28. Juli 2016 at 16:47

Kapo Zürich bietet Opfertelefon anOpfertelefon ein Gewinn für beide Seiten

Bei dem Begriff “Opfertelefon” denkt man zunächst an einen Telefonservice, bei dem sich Opfer einer Straftat melden können. Der neue Service der Kantonspolizei (Kapo) Zürich funktioniert umgekehrt und das Opfer braucht nicht selbst tätig zu werden. Das übernimmt die Polizei.

Seit Anfang 2016 bietet die Kapo Zürich das Opfertelefon an.

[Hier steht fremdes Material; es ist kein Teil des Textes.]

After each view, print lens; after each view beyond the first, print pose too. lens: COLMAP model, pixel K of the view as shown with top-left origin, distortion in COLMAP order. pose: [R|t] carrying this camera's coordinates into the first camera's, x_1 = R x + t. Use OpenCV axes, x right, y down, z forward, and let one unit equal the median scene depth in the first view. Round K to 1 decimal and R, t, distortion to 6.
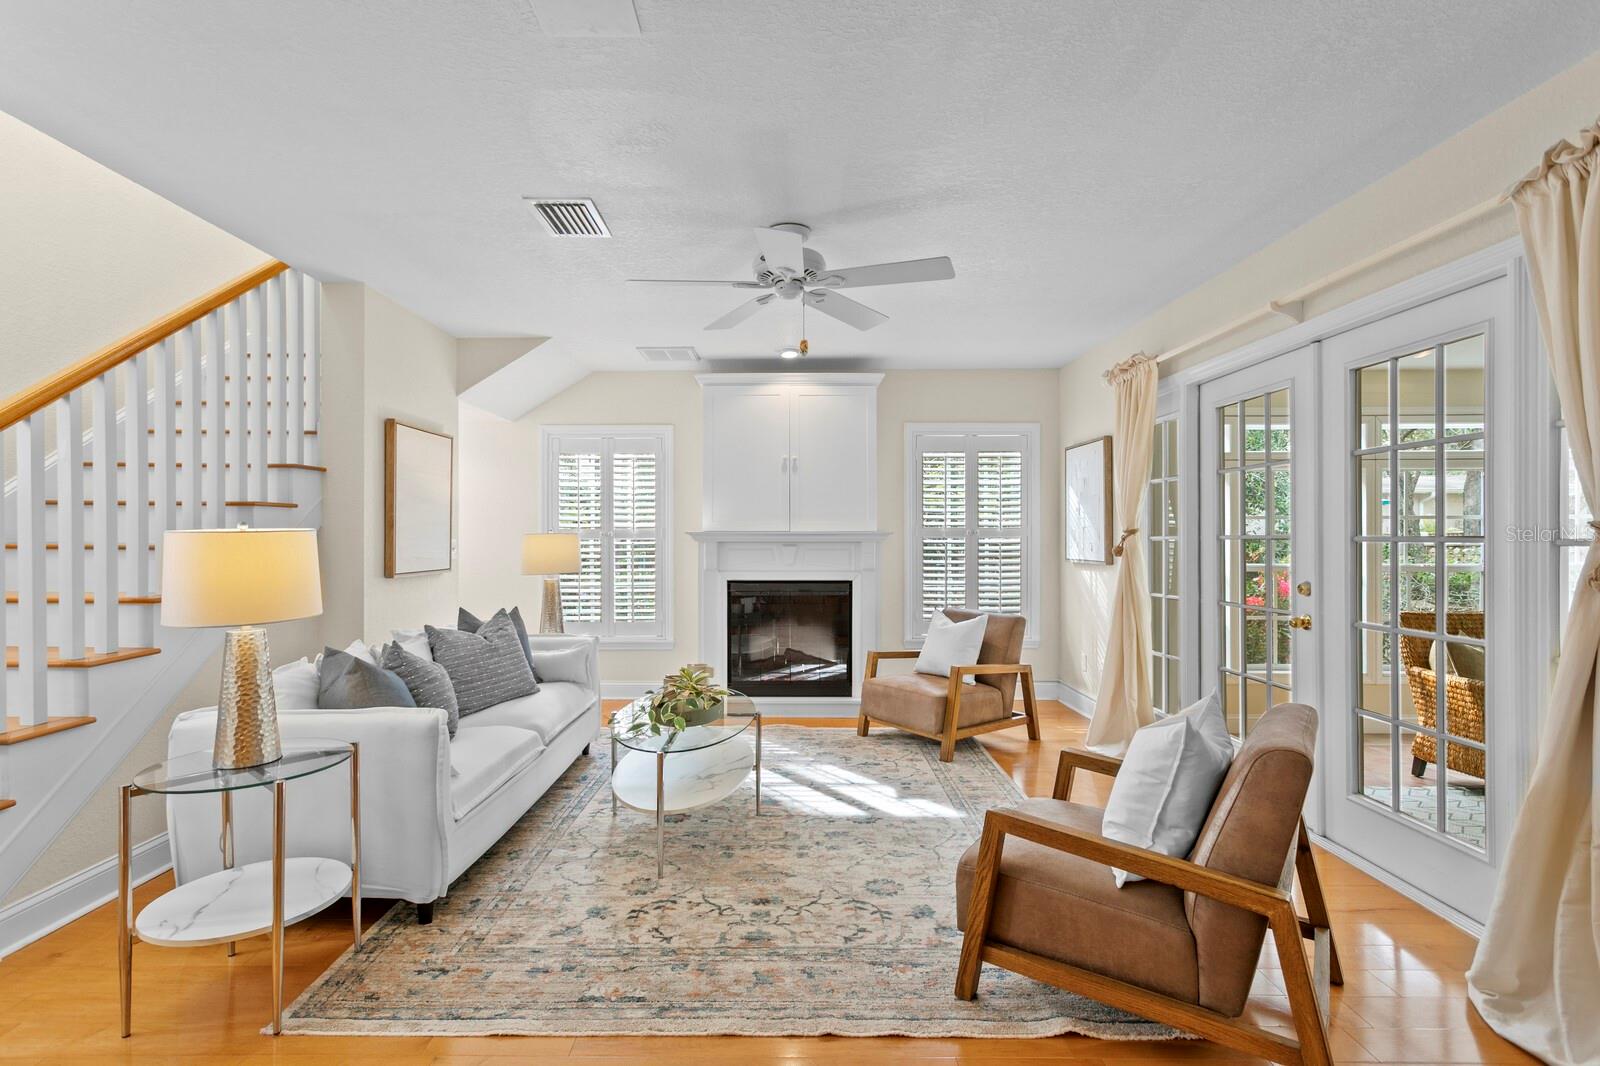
lens RADIAL K [[767.2, 0, 785.4], [0, 767.2, 534.9], [0, 0, 1]] dist [0.005600, 0.001094]
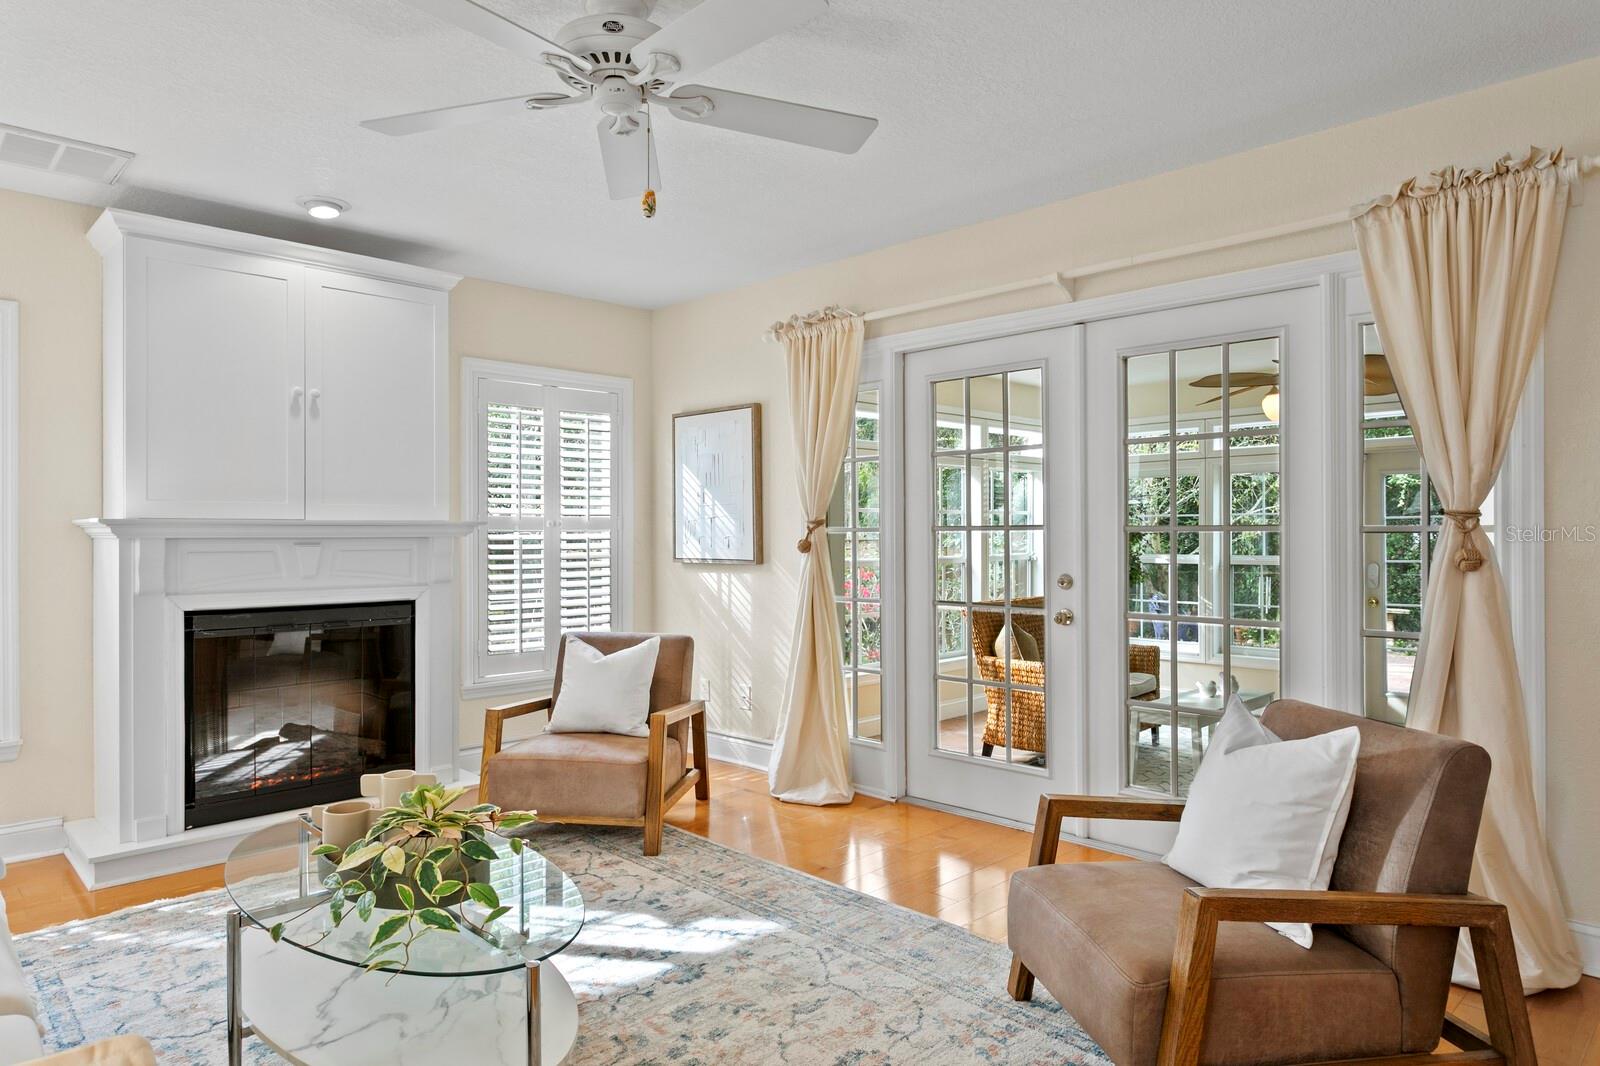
lens RADIAL K [[971.2, 0, 783.1], [0, 971.2, 531.2], [0, 0, 1]] dist [-0.005173, -0.000905]
pose [[0.717184, -0.001198, 0.696883, -0.318844], [0.001874, 0.999998, -0.000210, 0.005915], [-0.696882, 0.001456, 0.717185, 0.300399]]
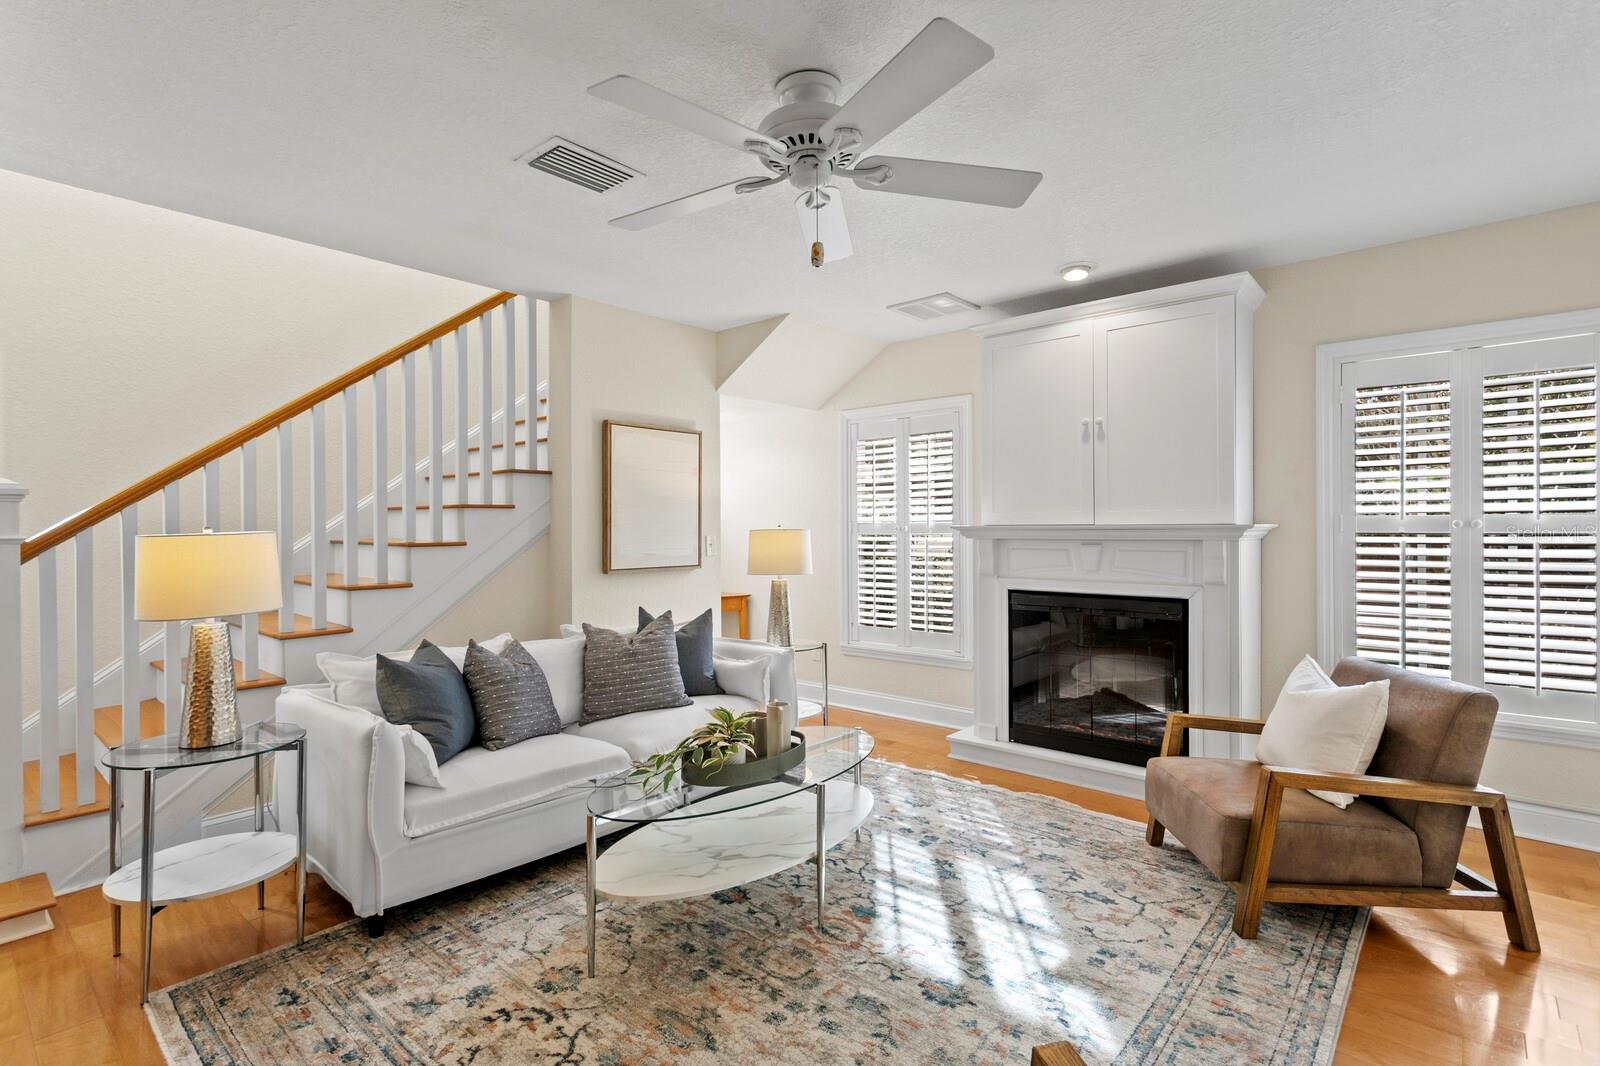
lens RADIAL K [[761.3, 0, 782.8], [0, 761.3, 530.2], [0, 0, 1]] dist [0.003198, 0.000908]
pose [[0.753248, -0.000806, -0.657736, 0.330060], [0.005348, 0.999974, 0.004899, -0.006173], [0.657714, -0.007208, 0.753233, 0.366119]]
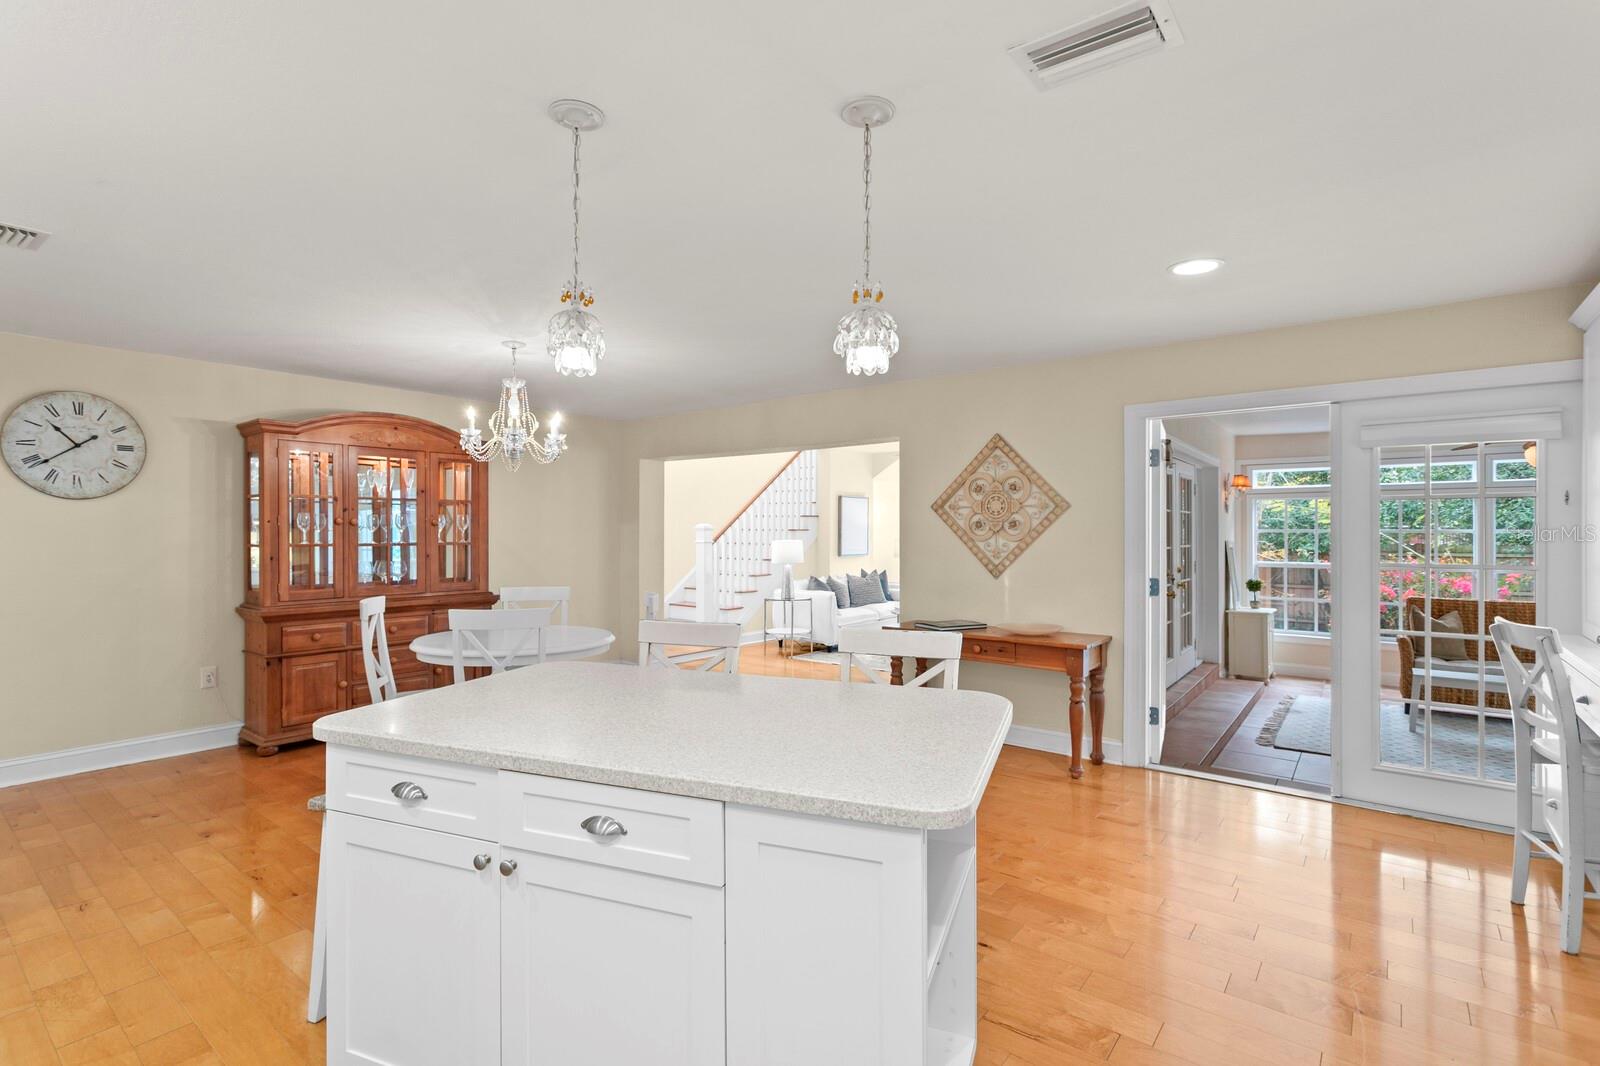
lens RADIAL K [[761.3, 0, 782.8], [0, 761.3, 530.2], [0, 0, 1]] dist [0.003198, 0.000908]
pose [[0.781745, 0.003843, -0.623586, 0.913295], [-0.002989, 0.999993, 0.002415, -0.036733], [0.623591, -0.000025, 0.781751, -1.102620]]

Drei Tage nach einer Straftat ruft sie das Opfer an und fragt nach dem Befinden, gibt Auskunft über den aktuellen Ermittlungsstand und erfährt in manchen Fällen auch Neuigkeiten, die für die Ermittlungen hilfreich sein können.

Der neue Service greift bei Straftaten, bei denen das Opfer mit dem Straftäter in direkten Kontakt kam oder der Täter in die Privatsphäre des Opfers eingedrungen ist, also bei Einbrüchen, Überfällen oder Gewaltdelikten.

Franz Bättig, Chef der Regionalpolizei beim Kanton Zürich, erklärt, dass ein Einbruch ein alltäglicher Einsatz für die Polizei sei, aber es sei manchmal ein verstörendes Erlebnis für die Opfer. “Ein Einbruch hinterlässt grosse Verunsicherung. Viele trauen sich nicht mehr alleine zurück in die Wohnung oder haben schlaflose Nächte”, so Bättig.

Hier greift das Opfertelefon, das folgende Ziele verfolgt:

  • Zuhören und beruhigen: Fragen, wie es dem Geschädigten geht, und ihm Sicherheit vermitteln.
  • Transparenz: Dem Opfer den Stand der Ermittlungen mitteilen; zeigen, dass die Polizei etwas unternimmt, auch wenn der Täter noch nicht gefasst ist.
  • Neue Erkenntnisse: Oft erhält die Polizei ein paar Tage nach der Tat, wenn sich das Opfer etwas beruhigt hat oder mit den Nachbarn gesprochen hat, neue Hinweise.

Das Opfertelefon kann also ein Gewinn für beide Seiten sein.